Wednesday, June 22, 2011

How To Live In San Pedro

How to live in San Pedro?

You carry a whip on your hip.

I really ought to write period or full stop now to illustrate the simplicity of my insight, but I’m not the kind of blogger who ever writes period or full stop (apart from when I’m making some kind of point*) so I won’t.

* this not supposed to be a pun, btw — it’s just what happens when you get sidetracked**

** like a donkey falling into a ditch along with a painted caravan full of cheery Irish ruffians***
*** see?

How do I know this?

In the merest whisker of the dream I had last night, I’m walking down the street in San Pedro. Don’t ask me how I know, I just do. It’s back-to-back terraces on a sloping hill and though I haven’t yet altavisted ‘San Pedro’, I’m guessing said US burg doesn’t boast those. Gauchos, probably, and some twat dressed as Yul Brynner driving around in a car the size of a beached whale (I’m presuming San Pedro is by the sea).

Anyhow, I have a whip on my hip — in a Didn’t Watch Indiana Jones Or Miss Bondage Queen IV Last Night So WTF kind of a way. Maybe there’s a shortage of belts in the dream world, I don’t know. Maybe the angels of the unconscious were being kind to me by handing me a whip to tie round my waist so my modesty wouldn't be compromised when my trousers fell down in San Pedro. I don’t make the rules.

So: me, whip, San Pedro. That was my dream.

Or almost.

Just as the delights of Cheesy Classics FM roused me from my sleep with some chorale nightmare, a guy cries out (and I didn’t see whether this was from a diner, a parking lot, or the saddle of a whippet while bounding down the aforementioned sloping hill), “that guy knows how to live.”

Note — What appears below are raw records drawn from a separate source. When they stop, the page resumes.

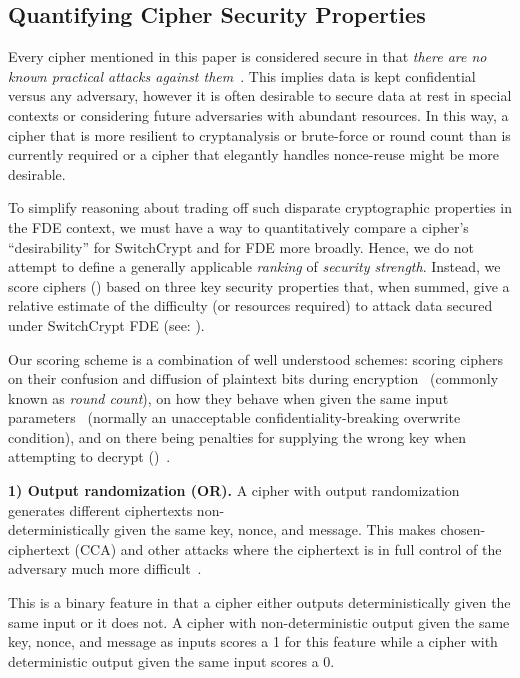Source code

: \subsection{Quantifying Cipher Security Properties} \label{subsec:quantify}

Every cipher mentioned in this paper is considered secure in that \emph{there
are no known practical attacks against them}~\cite{All, Ciphers, Again}. This
implies data is kept confidential versus any adversary, however it is often
desirable to secure data at rest in special contexts or considering future
adversaries with abundant resources. In this way, a cipher that is more
resilient to cryptanalysis or brute-force or round count than is currently
required or a cipher that elegantly handles nonce-reuse might be more desirable.

To simplify reasoning about trading off such disparate cryptographic properties
in the FDE context, we must have a way to quantitatively compare a cipher's
``desirability'' for SwitchCrypt and for FDE more broadly. Hence, we do not
attempt to define a generally applicable \textit{ranking} of \emph{security
strength}. Instead, we score ciphers () based
on three key security properties that, when summed, give a relative estimate of
the difficulty (or resources required) to attack data secured under SwitchCrypt
FDE (see: ).

Our scoring scheme is a combination of well understood schemes: scoring ciphers
on their confusion and diffusion of plaintext bits during
encryption~\cite{MicrosoftCryptanalysisAES,SchneiersOnRounds} (commonly known as
\emph{round count}), on how they behave when given the same input
parameters~\cite{random-output1,Freestyle,random-output2} (normally an
unacceptable confidentiality-breaking overwrite condition), and on there being
penalties for supplying the wrong key when attempting to decrypt ()~\cite{scrypt,Freestyle,others2}.

\textbf{1) Output randomization (OR).} A cipher with output randomization
generates different ciphertexts non-\\deterministically given the same key,
nonce, and message. This makes chosen-ciphertext (CCA) and other attacks where
the ciphertext is in full control of the adversary much more
difficult~\cite{Freestyle}.

This is a binary feature in that a cipher either outputs deterministically given
the same input or it does not. A cipher with non-deterministic output given the
same key, nonce, and message as inputs scores a 1 for this feature while a
cipher with deterministic output given the same input scores a 0.

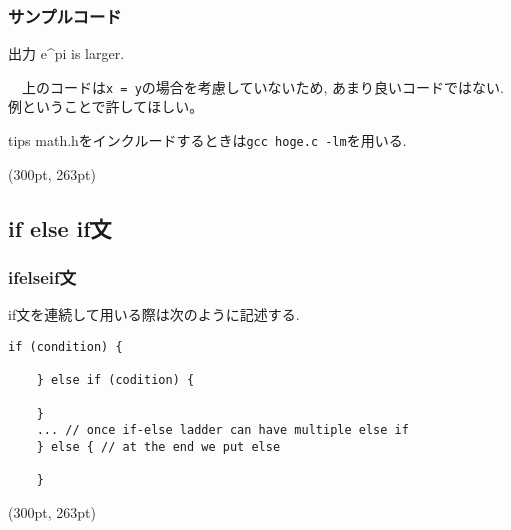 \documentclass[dvipdfmx]{beamer}
\begin{document}
\begin{frame}[t, fragile]
    \frametitle{サンプルコード}
    \begin{block}{出力}
        e\textasciicircum pi is larger.
    \end{block}
    　上のコードは\texttt{x = y}の場合を考慮していないため,
    あまり良いコードではない.例ということで許してほしい。
    \begin{itembox}[l]{tips}
    math.hをインクルードするときは\texttt{gcc hoge.c -lm}を用いる.
    \end{itembox}
    \begin{textblock*}{0.3\linewidth}(300pt, 263pt)
    \space
    \end{textblock*}
\end{frame}

\subsection{if else if文}
\begin{frame}[t, fragile]
    \frametitle{if\space else\space if文}
    if文を連続して用いる際は次のように記述する.
    \begin{lstlisting}[gobble=3, caption=Syntax\space of\space if-else-if, label=if_howto]
    if (condition) {
    
    } else if (codition) {
    
    }
    ... // once if-else ladder can have multiple else if
    } else { // at the end we put else

    }
    \end{lstlisting}
    \begin{textblock*}{0.3\linewidth}(300pt, 263pt)
    \space
    \end{textblock*}
\end{frame}
\end{document}
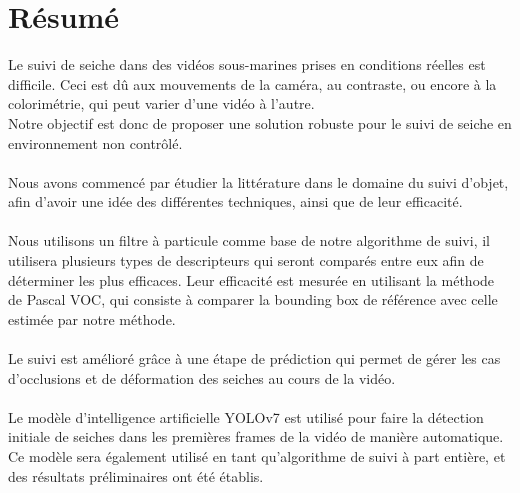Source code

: \pagestyle{plain}
\chapter*{Résumé}
Le suivi de seiche dans des vidéos sous-marines prises en conditions réelles est difficile. Ceci est dû aux mouvements de la caméra, au contraste, ou encore à la colorimétrie, qui peut varier d'une vidéo à l'autre.\\
Notre objectif est donc de proposer une solution robuste pour le suivi de seiche en environnement non contrôlé.\\
\\
Nous avons commencé par étudier la littérature dans le domaine du suivi d'objet, afin d'avoir une idée des différentes techniques, ainsi que de leur efficacité.\\
\\
Nous utilisons un filtre à particule comme base de notre algorithme de suivi, il utilisera plusieurs types de descripteurs qui seront comparés entre eux afin de déterminer les plus efficaces. Leur efficacité est mesurée en utilisant la méthode de Pascal VOC, qui consiste à comparer la bounding box de référence avec celle estimée par notre méthode.\\
\\
Le suivi est amélioré grâce à une étape de prédiction qui permet de gérer les cas d'occlusions et de déformation des seiches au cours de la vidéo.\\
\\
Le modèle d'intelligence artificielle YOLOv7 est utilisé pour faire la détection initiale de seiches dans les premières frames de la vidéo de manière automatique.\\
Ce modèle sera également utilisé en tant qu'algorithme de suivi à part entière, et des résultats préliminaires ont été établis.\\


\clearpage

It’s not often my dream observers are so kind to me, particularly in so brief a dream, but as I meandered downstairs to make a cup of tea, it felt like I’d been lent a certain swagger, like I was that Dream Me, strolling down the street in San Pedro with my whip.

But not for long.

Sometimes, reality can be so cruel with its Hard Rocks Of Reality disillusionment: I’d left the back door open last night and as I stood to boil the kettle, whip almost in hand, my all-too-real foot squished into the back of an all-too-realer a guest slug.


Old Kitty said...

I combed a slug out of Charlie once. Unfortunately Charlie was on my bed. The scenario that occurred straight after was a nightmare. I still wake up screaming.

Take care

Whirlochre said...

Slugs are no fun, especially when they form part of your cat.

fairyhedgehog said...

Now I'm even more puzzled. You wore silky lingerie to entertain your guests as per your next post, and your guests were slugs?

Has anyone ever suggested to you that you might be weird?

Sylvia said...

If you were in San Pedro in Spain, you would be within visiting distance of me. However, you would not be near the sea.